As he approached the end of his leadership at Berkshire Hathaway, Warren Buffett was still on the hunt for that rare elephant.
The legendary 95-year-old investor, who transferred the CEO responsibilities to Greg Abel at the beginning of 2026, emphasized that the size of deals was not the issue; the shortage of opportunities was.
“It’s external factors. Trust me, if after we conclude our conversation you say, ‘I’ve got an incredible $100 billion proposal.’ I would respond, ‘Let’s converse,'” Buffett shared with Becky Quick during a unique interview in May following his announcement of his retirement at the year’s end.
This unseen interview is included in the “Warren Buffett: A Life and Legacy” special that airs Tuesday at 7 p.m. ET on CNBC.
His comments highlight a significant contradiction currently facing Berkshire. The company is flush with cash, boasting a cash reserve reaching an unprecedented $381.6 billion at the close of Q3, yet Buffett identified no substantial opportunities in 2025 at prices he considers reasonable.
“It signifies that when I observe the stock market, when I assess companies of a size that could impact us significantly, I see nothing. Sure, we’re acquiring one or two things, but they are negligible. However, I’m ready to invest $100 billion this afternoon, you know,” Buffett, now serving as chairman, remarked to CNBC.
In October, Berkshire finalized a transaction to acquire Occidental Petroleum’s chemical division, OxyChem, for $9.7 billion in cash, representing its largest acquisition since 2022 when it purchased insurer Alleghany for $11.6 billion.
Berkshire’s cash reserves have escalated notably following Buffett’s strategic divestments of major portions of his two largest investments, Apple and Bank of America.
Buffett does not wish to maintain an excess of cash. He has consistently cautioned that cash is not a favorable long-term asset, while advocating for holding sufficient reserves to handle unforeseen circumstances.

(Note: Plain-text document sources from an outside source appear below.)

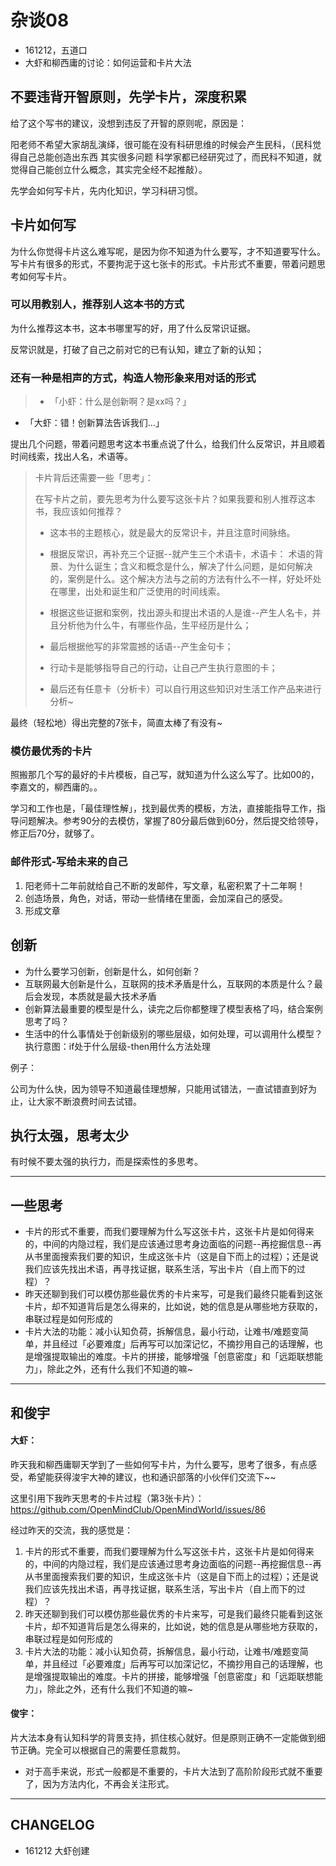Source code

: # 杂谈08

- 161212，五道口
- 大虾和柳西庸的讨论：如何运营和卡片大法

## 不要违背开智原则，先学卡片，深度积累

给了这个写书的建议，没想到违反了开智的原则呢，原因是：

阳老师不希望大家胡乱演绎，很可能在没有科研思维的时候会产生民科，（民科觉得自己总能创造出东西 其实很多问题 科学家都已经研究过了，而民科不知道，就觉得自己能创立什么概念，其实完全经不起推敲）。

先学会如何写卡片，先内化知识，学习科研习惯。

## 卡片如何写

为什么你觉得卡片这么难写呢，是因为你不知道为什么要写，才不知道要写什么。写卡片有很多的形式，不要拘泥于这七张卡的形式。卡片形式不重要，带着问题思考如何写卡片。


### 可以用教别人，推荐别人这本书的方式

为什么推荐这本书，这本书哪里写的好，用了什么反常识证据。

反常识就是，打破了自己之前对它的已有认知，建立了新的认知；

### 还有一种是相声的方式，构造人物形象来用对话的形式

>- 「小虾：什么是创新啊？是xx吗？」
- 「大虾：错！创新算法告诉我们...」

提出几个问题，带着问题思考这本书重点说了什么，给我们什么反常识，并且顺着时间线索，找出人名，术语等。




> 卡片背后还需要一些「思考」：
> 
> 在写卡片之前，要先思考为什么要写这张卡片？如果我要和别人推荐这本书，我应该如何推荐？
> 
> - 这本书的主题核心，就是最大的反常识卡，并且注意时间脉络。
> 
> - 根据反常识，再补充三个证据--就产生三个术语卡，术语卡：
> 术语的背景、为什么诞生；含义和概念是什么，解决了什么问题，是如何解决的，案例是什么。这个解决方法与之前的方法有什么不一样，好处坏处在哪里，出处和诞生和广泛使用的时间线索。
> 
> - 根据这些证据和案例，找出源头和提出术语的人是谁--产生人名卡，并且分析他为什么牛，有哪些作品，生平经历是什么；
> 
> - 最后根据他写的非常震撼的话语--产生金句卡；
> 
> - 行动卡是能够指导自己的行动，让自己产生执行意图的卡；
> 
> - 最后还有任意卡（分析卡）可以自行用这些知识对生活工作产品来进行分析~

最终（轻松地）得出完整的7张卡，简直太棒了有没有~




### 模仿最优秀的卡片

照搬那几个写的最好的卡片模板，自己写，就知道为什么这么写了。比如00的，李嘉文的，柳西庸的。。

学习和工作也是，「最佳理性解」，找到最优秀的模板，方法，直接能指导工作，指导问题解决。参考90分的去模仿，掌握了80分最后做到60分，然后提交给领导，修正后70分，就够了。


### 邮件形式-写给未来的自己

1. 阳老师十二年前就给自己不断的发邮件，写文章，私密积累了十二年啊！
2. 创造场景，角色，对话，带动一些情绪在里面，会加深自己的感受。
3. 形成文章

## 创新

- 为什么要学习创新，创新是什么，如何创新？
- 互联网最大创新是什么，互联网的技术矛盾是什么，互联网的本质是什么？最后会发现，本质就是最大技术矛盾
- 创新算法最重要的模型是什么，读完之后你都整理了模型表格了吗，结合案例思考了吗？
- 生活中的什么事情处于创新级别的哪些层级，如何处理，可以调用什么模型？执行意图：if处于什么层级-then用什么方法处理

例子：

公司为什么快，因为领导不知道最佳理想解，只能用试错法，一直试错直到好为止，让大家不断浪费时间去试错。





## 执行太强，思考太少

有时候不要太强的执行力，而是探索性的多思考。

---

## 一些思考

- 卡片的形式不重要，而我们要理解为什么写这张卡片，这张卡片是如何得来的，中间的内隐过程，我们是应该通过思考身边面临的问题--再挖掘信息--再从书里面搜索我们要的知识，生成这张卡片（这是自下而上的过程）；还是说我们应该先找出术语，再寻找证据，联系生活，写出卡片（自上而下的过程）？
- 昨天还聊到我们可以模仿那些最优秀的卡片来写，可是我们最终只能看到这张卡片，却不知道背后是怎么得来的，比如说，她的信息是从哪些地方获取的，串联过程是如何形成的
- 卡片大法的功能：减小认知负荷，拆解信息，最小行动，让难书/难题变简单，并且经过「必要难度」后再写可以加深记忆，不摘抄用自己的话理解，也是增强提取输出的难度。卡片的拼接，能够增强「创意密度」和「远距联想能力」，除此之外，还有什么我们不知道的嘛~

---

## 和俊宇

#### 大虾：

昨天我和柳西庸聊天学到了一些如何写卡片，为什么要写，思考了很多，有点感受，希望能获得浚宇大神的建议，也和通识部落的小伙伴们交流下~~

这里引用下我昨天思考的卡片过程（第3张卡片）：
https://github.com/OpenMindClub/OpenMindWorld/issues/86

经过昨天的交流，我的感觉是：

1. 卡片的形式不重要，而我们要理解为什么写这张卡片，这张卡片是如何得来的，中间的内隐过程，我们是应该通过思考身边面临的问题--再挖掘信息--再从书里面搜索我们要的知识，生成这张卡片（这是自下而上的过程）；还是说我们应该先找出术语，再寻找证据，联系生活，写出卡片（自上而下的过程）？
2. 昨天还聊到我们可以模仿那些最优秀的卡片来写，可是我们最终只能看到这张卡片，却不知道背后是怎么得来的，比如说，她的信息是从哪些地方获取的，串联过程是如何形成的
3. 卡片大法的功能：减小认知负荷，拆解信息，最小行动，让难书/难题变简单，并且经过「必要难度」后再写可以加深记忆，不摘抄用自己的话理解，也是增强提取输出的难度。卡片的拼接，能够增强「创意密度」和「远距联想能力」，除此之外，还有什么我们不知道的嘛~

#### 俊宇：

片大法本身有认知科学的背景支持，抓住核心就好。但是原则正确不一定能做到细节正确。完全可以根据自己的需要任意裁剪。

- 对于高手来说，形式一般都是不重要的，卡片大法到了高阶阶段形式就不重要了，因为方法内化，不再会关注形式。

---

## CHANGELOG

- 161212 大虾创建
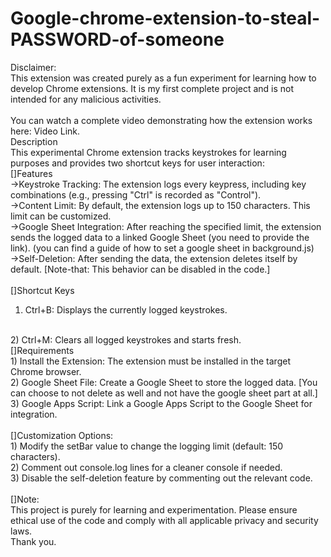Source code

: # Google-chrome-extension-to-steal-PASSWORD-of-someone
Disclaimer:<br>
This extension was created purely as a fun experiment for learning how to develop Chrome extensions. It is my first complete project and is not intended for any malicious activities.
<br><br>
You can watch a complete video demonstrating how the extension works here: Video Link.
<br>
Description
<br>
This experimental Chrome extension tracks keystrokes for learning purposes and provides two shortcut keys for user interaction:
<br>
[]Features
<br>
->Keystroke Tracking: The extension logs every keypress, including key combinations (e.g., pressing "Ctrl" is recorded as "Control").
<br>
->Content Limit: By default, the extension logs up to 150 characters. This limit can be customized.
<br>
->Google Sheet Integration: After reaching the specified limit, the extension sends the logged data to a linked Google Sheet (you need to provide the link). (you can find a guide of how to set a google sheet in background.js)
<br>
->Self-Deletion: After sending the data, the extension deletes itself by default. [Note-that: This behavior can be disabled in the code.]
<br>
<br>
[]Shortcut Keys
<br>
1) Ctrl+B: Displays the currently logged keystrokes.
<br>
2) Ctrl+M: Clears all logged keystrokes and starts fresh.
<br>
[]Requirements
<br>
1) Install the Extension: The extension must be installed in the target Chrome browser.
<br>
2) Google Sheet File: Create a Google Sheet to store the logged data. [You can choose to not delete as well and not have the google sheet part at all.]
<br>
3) Google Apps Script: Link a Google Apps Script to the Google Sheet for integration.
<br>
<br>
[]Customization Options:
<br>
1) Modify the setBar value to change the logging limit (default: 150 characters).
<br>
2) Comment out console.log lines for a cleaner console if needed.
<br>
3) Disable the self-deletion feature by commenting out the relevant code.
<br>
<br>
[]Note:
<br>
This project is purely for learning and experimentation. Please ensure ethical use of the code and comply with all applicable privacy and security laws.
<br>
Thank you.
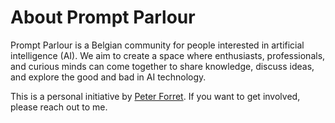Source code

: # About Prompt Parlour

Prompt Parlour is a Belgian community for people interested in artificial intelligence (AI). We aim to create a space where enthusiasts, professionals, and curious minds can come together to share knowledge, discuss ideas, and explore the good and bad in AI technology.

This is a personal initiative by [Peter Forret](https://www.forret.com). If you want to get involved, please reach out to me.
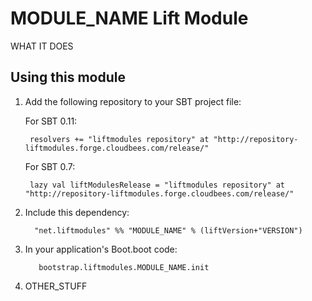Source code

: # MODULE_NAME Lift Module

WHAT IT DOES

## Using this module

1. Add the following repository to your SBT project file:

    For SBT 0.11:

        resolvers += "liftmodules repository" at "http://repository-liftmodules.forge.cloudbees.com/release/"

    For SBT 0.7:

        lazy val liftModulesRelease = "liftmodules repository" at "http://repository-liftmodules.forge.cloudbees.com/release/"

2. Include this dependency:

         "net.liftmodules" %% "MODULE_NAME" % (liftVersion+"VERSION")

3. In your application's Boot.boot code:

          bootstrap.liftmodules.MODULE_NAME.init

4. OTHER_STUFF

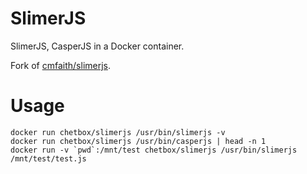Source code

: # SlimerJS

SlimerJS, CasperJS in a Docker container.

Fork of [cmfaith/slimerjs](https://hub.docker.com/r/cmfatih/slimerjs/).

# Usage
    docker run chetbox/slimerjs /usr/bin/slimerjs -v
    docker run chetbox/slimerjs /usr/bin/casperjs | head -n 1
    docker run -v `pwd`:/mnt/test chetbox/slimerjs /usr/bin/slimerjs /mnt/test/test.js
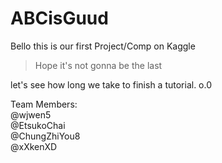 # ABCisGuud

Bello this is our first Project/Comp on Kaggle  

> Hope it's not gonna be the last

let's see how long we take to finish a tutorial. o.0

Team Members:  
@wjwen5  
@EtsukoChai  
@ChungZhiYou8  
@xXkenXD  
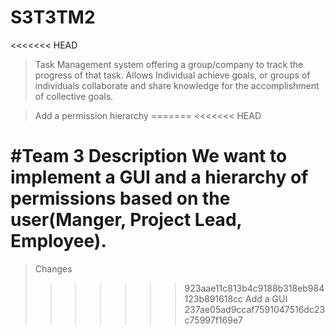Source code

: # S3T3TM2
<<<<<<< HEAD

>Task Management system offering a group/company to track the progress of that task. Allows Individual achieve goals, or groups of individuals collaborate and share knowledge for the accomplishment of collective goals.

> Add a permission hierarchy
=======
<<<<<<< HEAD

#Team 3 Description
We want to implement a GUI and a hierarchy of permissions based on the user(Manger, Project Lead, Employee). 
=======
> Changes 
>>>>>>> 923aae11c813b4c9188b318eb984123b891618cc
> Add a GUI
>>>>>>> 237ae05ad9ccaf7591047516dc23c75997f169e7
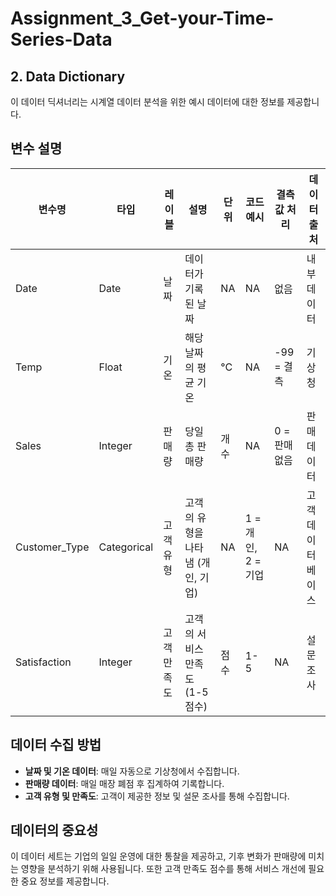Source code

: # Assignment_3_Get-your-Time-Series-Data

## 2. Data Dictionary

이 데이터 딕셔너리는 시계열 데이터 분석을 위한 예시 데이터에 대한 정보를 제공합니다.

## 변수 설명

| 변수명         | 타입       | 레이블         | 설명                                            | 단위 | 코드 예시                | 결측값 처리    | 데이터 출처      |
|----------------|------------|----------------|-------------------------------------------------|------|--------------------------|----------------|-----------------|
| Date           | Date       | 날짜           | 데이터가 기록된 날짜                            | NA   | NA                       | 없음           | 내부 데이터     |
| Temp           | Float      | 기온           | 해당 날짜의 평균 기온                            | °C   | NA                       | -99 = 결측     | 기상청           |
| Sales          | Integer    | 판매량         | 당일 총 판매량                                   | 개수 | NA                       | 0 = 판매 없음  | 판매 데이터      |
| Customer_Type  | Categorical| 고객 유형       | 고객의 유형을 나타냄 (개인, 기업)                  | NA   | 1 = 개인, 2 = 기업        | NA             | 고객 데이터베이스|
| Satisfaction   | Integer    | 고객 만족도     | 고객의 서비스 만족도 (1-5 점수)                   | 점수 | 1-5                       | NA             | 설문 조사        |

## 데이터 수집 방법

- **날짜 및 기온 데이터**: 매일 자동으로 기상청에서 수집합니다.
- **판매량 데이터**: 매일 매장 폐점 후 집계하여 기록합니다.
- **고객 유형 및 만족도**: 고객이 제공한 정보 및 설문 조사를 통해 수집합니다.

## 데이터의 중요성

이 데이터 세트는 기업의 일일 운영에 대한 통찰을 제공하고, 기후 변화가 판매량에 미치는 영향을 분석하기 위해 사용됩니다. 또한 고객 만족도 점수를 통해 서비스 개선에 필요한 중요 정보를 제공합니다.


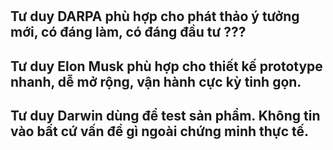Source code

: # 

## Tư duy DARPA phù hợp cho phát thảo ý tưởng mới, có đáng làm, có đáng đầu tư ???
## Tư duy Elon Musk phù hợp cho thiết kế prototype nhanh, dễ mở rộng, vận hành cực kỳ tinh gọn.
## Tư duy Darwin dùng để test sản phẩm. Không tin vào bất cứ vấn đề gì ngoài chứng minh thực tế.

“I would prefer to have $100 billion and a truly excellent business at a rational price than hold $100 billion in cash,” he expressed. “At specific levels, cash becomes essential, but it is not an optimal asset.”
He compared liquidity to air, inexpensive to sustain but devastating to lack at critical times.
“You always aim to have enough,” Buffett stated. “You don’t have to overpay for it. But oxygen is necessary. And cash functions similarly. It should always be accessible because you can’t predict what will occur. I cannot foresee the stock market’s trajectory, nor can I predict business performance.”
Abel has been a long-standing associate who has been instrumental in numerous Berkshire acquisitions, particularly in the energy sector, and he has significantly contributed to the transformation of Berkshire Hathaway Energy into a leader in the field.
Though Abel’s reputation for deal-making is well established, Berkshire shareholders might not grant him the same leniency they have shown Buffett over the years. With the conglomerate sitting on a vast cash pile and stocks lagging behind the market, the demand to allocate capital could swiftly become a pivotal hurdle for the new CEO.